We're speaking about professionals now. If they need to, they will use devices without any personal data for their work.

And it's not like your average graphical designer can go through the trillions of lines of code in an open source environment to determine how secure it is. They're busy doing their job.

1 comments

Given enough resources, floss tools are often best in class. With your short-sighted attitude, Linux, Firefox, Blender, etc wouldn’t exist and we’d all be a lot poorer for it—fully controlled by the Oracles of the world without option.
FOSS tools are usually worst in class for the actual user, with some exceptions. The exceptions are generally dev tools and sys admin tools. Linux is not best in class in anything unless you're a developer or a server admin.

The free market is a much more effective process for getting quality tools for the rest of us. There's nothing short sighted about it. As a professional I pay a fair price for my tools and the developers get a salary so they can continue to improve it. In the sector of image editing and graphic design, Affinity is a perfect example: cheap and top quality.

Open source software will not improve for any end user by more people using it. Only programmers can improve it, and only if they want to. Usually they don't want to, because the users are not paying them.

If those new users report new problems, I think it's helpful for everyone. As an example, I helped add support for importing Adobe's ASE palettes into GIMP. Now that we have this feature, I just got a bug report for improving it. The reporter had a palette with a color model that we didn't have when testing it, and that sample enabled us to fix the import problem.
As I said, a very short-sighted attitude. Four dimensional thinking is harder but not hard. Also, you don’t seem to get the beer/freedom distinction.

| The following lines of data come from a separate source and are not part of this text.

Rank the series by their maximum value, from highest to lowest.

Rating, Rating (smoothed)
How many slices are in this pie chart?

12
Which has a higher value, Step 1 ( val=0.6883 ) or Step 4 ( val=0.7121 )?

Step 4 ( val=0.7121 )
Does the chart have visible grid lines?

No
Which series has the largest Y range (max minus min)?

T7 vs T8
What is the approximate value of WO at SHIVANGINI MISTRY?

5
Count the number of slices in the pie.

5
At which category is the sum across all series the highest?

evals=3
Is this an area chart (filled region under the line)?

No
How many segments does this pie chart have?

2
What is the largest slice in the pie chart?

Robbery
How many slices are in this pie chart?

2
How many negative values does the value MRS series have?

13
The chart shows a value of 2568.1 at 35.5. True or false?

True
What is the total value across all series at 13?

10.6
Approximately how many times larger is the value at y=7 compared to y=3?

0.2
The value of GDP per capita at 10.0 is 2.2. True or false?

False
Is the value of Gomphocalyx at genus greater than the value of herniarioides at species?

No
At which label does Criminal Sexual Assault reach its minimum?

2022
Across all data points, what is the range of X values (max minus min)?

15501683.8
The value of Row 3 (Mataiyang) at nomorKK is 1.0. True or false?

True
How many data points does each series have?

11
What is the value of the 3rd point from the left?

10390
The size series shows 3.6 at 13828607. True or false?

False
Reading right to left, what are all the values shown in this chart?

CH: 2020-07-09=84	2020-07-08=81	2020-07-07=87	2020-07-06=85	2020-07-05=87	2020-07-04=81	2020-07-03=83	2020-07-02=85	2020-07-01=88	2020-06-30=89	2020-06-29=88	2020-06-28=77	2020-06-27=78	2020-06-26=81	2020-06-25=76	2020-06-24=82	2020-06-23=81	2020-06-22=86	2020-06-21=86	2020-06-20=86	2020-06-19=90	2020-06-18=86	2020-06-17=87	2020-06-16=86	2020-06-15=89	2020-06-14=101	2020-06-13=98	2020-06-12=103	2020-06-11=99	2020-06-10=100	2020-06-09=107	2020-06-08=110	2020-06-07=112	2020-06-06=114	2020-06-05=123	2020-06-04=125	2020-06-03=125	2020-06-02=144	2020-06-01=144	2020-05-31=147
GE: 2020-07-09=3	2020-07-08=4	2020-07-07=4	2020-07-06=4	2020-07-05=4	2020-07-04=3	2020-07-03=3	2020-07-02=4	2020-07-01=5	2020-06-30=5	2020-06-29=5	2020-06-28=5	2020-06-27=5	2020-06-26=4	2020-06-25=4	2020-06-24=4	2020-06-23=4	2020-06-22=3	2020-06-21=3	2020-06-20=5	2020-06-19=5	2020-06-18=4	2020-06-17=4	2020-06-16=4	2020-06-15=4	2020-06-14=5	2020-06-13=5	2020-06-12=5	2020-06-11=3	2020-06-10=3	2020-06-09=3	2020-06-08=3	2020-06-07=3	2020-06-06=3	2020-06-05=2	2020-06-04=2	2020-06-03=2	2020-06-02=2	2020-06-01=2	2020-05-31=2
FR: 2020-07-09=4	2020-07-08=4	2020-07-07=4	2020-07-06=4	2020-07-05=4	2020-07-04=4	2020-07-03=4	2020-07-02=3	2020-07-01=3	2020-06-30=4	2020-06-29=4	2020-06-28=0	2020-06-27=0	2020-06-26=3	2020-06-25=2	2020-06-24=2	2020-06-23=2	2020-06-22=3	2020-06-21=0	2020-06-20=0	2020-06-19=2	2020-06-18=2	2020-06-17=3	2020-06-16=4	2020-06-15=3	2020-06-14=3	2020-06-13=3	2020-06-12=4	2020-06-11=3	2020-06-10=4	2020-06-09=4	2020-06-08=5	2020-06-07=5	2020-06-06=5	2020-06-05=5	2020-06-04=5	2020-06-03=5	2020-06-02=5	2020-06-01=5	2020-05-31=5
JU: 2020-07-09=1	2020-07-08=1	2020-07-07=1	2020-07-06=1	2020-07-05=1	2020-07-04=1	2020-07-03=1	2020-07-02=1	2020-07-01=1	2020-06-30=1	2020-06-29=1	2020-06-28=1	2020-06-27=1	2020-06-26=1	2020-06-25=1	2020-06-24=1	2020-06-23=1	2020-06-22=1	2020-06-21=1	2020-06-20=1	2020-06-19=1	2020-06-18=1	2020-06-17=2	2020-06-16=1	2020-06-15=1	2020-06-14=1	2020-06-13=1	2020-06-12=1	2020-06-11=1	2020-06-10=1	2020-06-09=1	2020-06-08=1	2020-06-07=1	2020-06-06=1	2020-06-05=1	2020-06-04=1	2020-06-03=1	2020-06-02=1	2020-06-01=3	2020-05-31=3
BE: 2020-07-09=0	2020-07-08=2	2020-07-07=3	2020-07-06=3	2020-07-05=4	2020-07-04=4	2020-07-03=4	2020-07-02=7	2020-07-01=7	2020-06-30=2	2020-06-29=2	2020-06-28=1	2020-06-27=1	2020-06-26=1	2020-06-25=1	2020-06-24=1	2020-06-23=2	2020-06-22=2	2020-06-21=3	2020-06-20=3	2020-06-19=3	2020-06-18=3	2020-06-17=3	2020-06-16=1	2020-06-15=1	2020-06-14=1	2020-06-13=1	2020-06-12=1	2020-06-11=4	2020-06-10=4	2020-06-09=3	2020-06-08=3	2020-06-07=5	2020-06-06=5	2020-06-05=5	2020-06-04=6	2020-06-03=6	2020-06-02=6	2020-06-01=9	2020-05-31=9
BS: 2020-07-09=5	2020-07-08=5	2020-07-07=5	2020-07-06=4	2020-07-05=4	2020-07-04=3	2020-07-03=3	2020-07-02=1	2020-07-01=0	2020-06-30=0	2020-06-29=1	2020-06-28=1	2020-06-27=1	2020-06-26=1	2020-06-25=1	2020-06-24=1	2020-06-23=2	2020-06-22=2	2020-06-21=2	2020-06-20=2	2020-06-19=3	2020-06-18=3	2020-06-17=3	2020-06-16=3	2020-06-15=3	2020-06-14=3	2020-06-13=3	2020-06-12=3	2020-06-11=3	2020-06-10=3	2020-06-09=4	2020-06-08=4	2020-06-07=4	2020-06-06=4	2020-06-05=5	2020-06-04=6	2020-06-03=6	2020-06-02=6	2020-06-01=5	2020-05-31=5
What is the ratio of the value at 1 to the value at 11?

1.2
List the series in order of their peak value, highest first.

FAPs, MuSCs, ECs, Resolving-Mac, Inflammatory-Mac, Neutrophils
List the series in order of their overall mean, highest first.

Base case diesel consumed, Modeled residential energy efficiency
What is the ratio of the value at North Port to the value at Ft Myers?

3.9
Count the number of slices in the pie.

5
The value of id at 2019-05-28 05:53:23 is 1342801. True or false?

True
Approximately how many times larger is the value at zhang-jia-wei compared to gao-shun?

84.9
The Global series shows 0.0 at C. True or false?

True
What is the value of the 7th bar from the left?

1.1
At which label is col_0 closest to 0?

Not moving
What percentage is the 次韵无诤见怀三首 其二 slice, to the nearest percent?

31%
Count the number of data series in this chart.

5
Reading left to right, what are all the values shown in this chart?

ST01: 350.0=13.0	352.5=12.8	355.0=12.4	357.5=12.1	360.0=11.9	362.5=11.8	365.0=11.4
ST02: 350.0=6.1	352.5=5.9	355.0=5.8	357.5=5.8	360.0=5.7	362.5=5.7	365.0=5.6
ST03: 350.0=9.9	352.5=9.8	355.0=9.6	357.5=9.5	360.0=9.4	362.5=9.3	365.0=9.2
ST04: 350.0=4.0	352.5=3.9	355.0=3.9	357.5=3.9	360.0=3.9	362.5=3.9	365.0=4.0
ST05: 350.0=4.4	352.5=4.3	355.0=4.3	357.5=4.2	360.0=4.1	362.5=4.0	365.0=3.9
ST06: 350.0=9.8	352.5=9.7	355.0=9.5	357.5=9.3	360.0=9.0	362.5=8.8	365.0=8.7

Mobile has been won, “Windows Server is dead” (read on this site many times), many desktop tools are floss now, even M$ is writing them. Your small industry not withstanding.

Short sighted is to believe that future generations can have the luxury of previous generations to live so extremely comfortably that they have ample free time and energy to make open source code (for the benefit of billion dollar companies mostly). I'd rather pay for quality apps, where I know that my money pays salaries for the developers. That is much more sustainable and far-sighted.

And I'm getting much more in return as a customer, where I can actually report a bug and get it fixed or ask for a feature and get it implemented, instead of being told to f myself or fork the code, by some angry free developer.

If normal non-developers don't have software tools that they can use to be creative, then you're just throwing all these people into the bin of being only consumers. Who benefits from that?